Safety Tips on Home Heating & Carbon Monoxide

Published on February 02, 2022

Carbon Monoxide Poisoning is Preventable

Carbon monoxide (CO) is a colorless, tasteless and odorless gas produced by burning fossil fuels and wood. In general, properly installed, maintained, and ventilated natural gas appliances produce very little to no CO. If not, these may release unsafe levels of CO into a home, which can be dangerous or fatal.

Know the Signs & Take Action

The most common symptoms of CO poisoning are headache, dizziness, weakness, nausea, vomiting, chest pain, and confusion.
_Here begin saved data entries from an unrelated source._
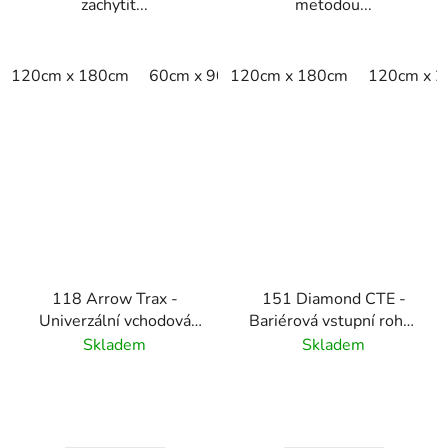
zachytit...
metodou...
120cm x 180cm
60cm x 90cm
120cm x 180cm
90cm x 150cm
120cm x 
118 Arrow Trax -
151 Diamond CTE -
Univerzální vchodová
Bariérová vstupní rohož
rohož s klikatým vzorem
Notrax s Aqua Dam -
Skladem
Skladem
- antracitová
antracitová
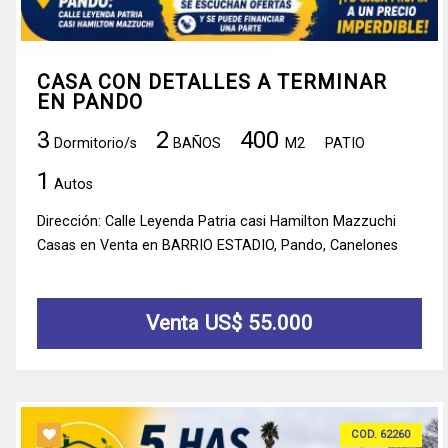
CASA CON DETALLES A TERMINAR
EN PANDO
3
2
400
Dormitorio/s
BAÑOS
M2
PATIO
1
Autos
Dirección: Calle Leyenda Patria casi Hamilton Mazzuchi
Casas en Venta en BARRIO ESTADIO, Pando, Canelones
Venta US$ 55.000
COD. 62260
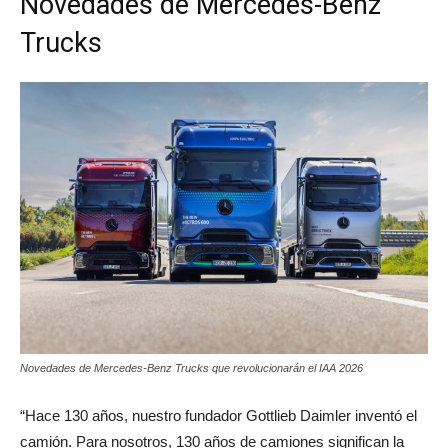
Novedades de Mercedes-Benz
Trucks
Novedades de Mercedes-Benz Trucks que revolucionarán el IAA 2026
“Hace 130 años, nuestro fundador Gottlieb Daimler inventó el
camión. Para nosotros, 130 años de camiones significan la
Because CO is hard to detect, someone with mild poisoning may go to sleep and continue to breathe it until severe illness or death can occur. People may also mistake their symptoms for a viral infection like the flu.

If you suspect a problem with a gas appliance or meter, call the City of Palo Alto Utilities (CPAU) immediately at (650) 329-2579. We will dispatch a field service representative to conduct a thorough inspection.

Ways to Stay Safe & Prevent Carbon Monoxide Poisoning

  • Install CO detectors in your home, particularly near sleeping areas, to warn you when concentrations become dangerously high. Check the batteries at least every six months.
  • Never use products inside the home that can emit dangerous levels of CO, such as generators, barbecues, propane heaters and charcoal.
  • Ventilate all natural gas water heaters, other appliances, and fireplaces to the outside.
  • Inspect the flame of natural gas furnaces and appliances - a blue flame indicates complete combustion and proper working order. A lazy, yellow or white flame is a warning sign that the appliance is not burning properly and could be producing CO.
  • Do not idle cars inside a garage and don’t allow foreign objects to block tailpipe emissions.

Consider Making the Switch to Electric

  • Consider switching out natural gas appliances with electric to avoid CO risk and help reduce greenhouse gas emissions into the atmosphere. Receive a rebate of up to $1,500 for installing an electric Heat Pump Water Heater! Learn more at our Heat Pump Water Heater webpage.
  • Contact the Home Efficiency Genie for an assessment of your home for efficiency savings, home comfort, and opportunities to switch from natural gas to electric. Visit the Home Efficiency Genie webpage or call (650) 713-3411 for free phone advice and to sign up for a Genie House Call. 
  • Cook with induction or an electric stove rather than gas. Research from Stanford scientists find that the climate and health impacts of natural gas stoves are greater than previously thought and dangerous to the air you breathe in your home.